# How we have changed since 2009



## Plainsman (Jul 30, 2003)

I received this email today. I don't know how to run something like this through factcheck.org Maybe one of you younger more computer literate fellows can do that.

Anyway, what struck me most was our standing in the world. With economic problems in many other countries we have still fallen to ninth place.

This didn't paste very well. The first number behind each heading is price in 2009, the second number is current price, the next number is percentage of change, and the last number is the source for each line of information.



> Farmers around here like some of these changes, but most of us don't.
> 
> h
> 
> ...


----------



## Chuck Smith (Feb 22, 2005)

the whole "change" slogan he used. It still upsets me. I remember in the last election when talking with people and just asking who will they vote for. When people stated obama. I asked them why? All of them said because they wanted "change". I asked what do you like about his platform or his policy. They again stated "change". Not a one could give me a real reason other than "change". Then they would go on bashing bush. I would comment that no matter who you vote for it isn't bush and it will be a "change". I just wanted a debate on politics but all I got was propaganda with "change".

So now when I talk with these same people and ask who will they vote for this time.... about 90% are not saying Obama. Maybe they should have looked more into his policy and platform other than "change".

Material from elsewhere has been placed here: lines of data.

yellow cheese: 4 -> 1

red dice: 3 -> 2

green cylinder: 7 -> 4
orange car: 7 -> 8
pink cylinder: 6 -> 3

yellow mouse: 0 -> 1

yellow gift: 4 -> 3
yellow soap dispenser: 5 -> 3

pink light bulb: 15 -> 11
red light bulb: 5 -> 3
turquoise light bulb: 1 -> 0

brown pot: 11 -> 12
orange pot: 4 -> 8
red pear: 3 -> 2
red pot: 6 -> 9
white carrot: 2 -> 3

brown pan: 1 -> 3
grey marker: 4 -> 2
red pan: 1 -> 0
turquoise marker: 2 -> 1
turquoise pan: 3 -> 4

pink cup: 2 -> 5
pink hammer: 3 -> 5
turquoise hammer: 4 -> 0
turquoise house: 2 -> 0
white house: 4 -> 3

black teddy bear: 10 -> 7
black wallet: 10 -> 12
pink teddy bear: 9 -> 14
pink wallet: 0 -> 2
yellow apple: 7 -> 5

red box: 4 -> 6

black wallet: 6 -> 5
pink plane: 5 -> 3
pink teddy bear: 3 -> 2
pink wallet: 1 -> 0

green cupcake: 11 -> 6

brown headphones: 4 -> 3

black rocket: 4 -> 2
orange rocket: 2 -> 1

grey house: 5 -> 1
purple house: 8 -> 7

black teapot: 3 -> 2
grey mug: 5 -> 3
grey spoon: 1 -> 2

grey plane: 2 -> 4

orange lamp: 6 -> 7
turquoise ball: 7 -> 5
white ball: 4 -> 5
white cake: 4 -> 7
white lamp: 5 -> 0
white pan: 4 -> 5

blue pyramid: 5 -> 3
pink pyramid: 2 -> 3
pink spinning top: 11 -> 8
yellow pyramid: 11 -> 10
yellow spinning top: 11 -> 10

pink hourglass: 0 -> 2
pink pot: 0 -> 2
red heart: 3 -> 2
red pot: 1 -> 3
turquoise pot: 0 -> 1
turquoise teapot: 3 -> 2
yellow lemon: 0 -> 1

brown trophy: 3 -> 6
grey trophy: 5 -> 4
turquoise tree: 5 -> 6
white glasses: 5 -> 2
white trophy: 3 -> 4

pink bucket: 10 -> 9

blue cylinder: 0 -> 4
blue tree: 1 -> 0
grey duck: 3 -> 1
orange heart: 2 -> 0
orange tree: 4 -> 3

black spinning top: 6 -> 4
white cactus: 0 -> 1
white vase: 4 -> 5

Sorry to kind of hijack the thread but when i hear "change" this immediately comes to my mind.


----------



## ShineRunner (Sep 11, 2002)

You gotta admit that the prez has kept a lot of his promises! :shake: :eyeroll:

I only hope that the one's who didn't pay attention the first time around will take notice and vote to correct their mistake!


----------



## Old Hunter (Mar 8, 2002)

Chuck I dont think you hijacked the thread in any way. Your comments coinside with the topic perfectly. I hope you are correct about people coming to realize the truth about the man.


----------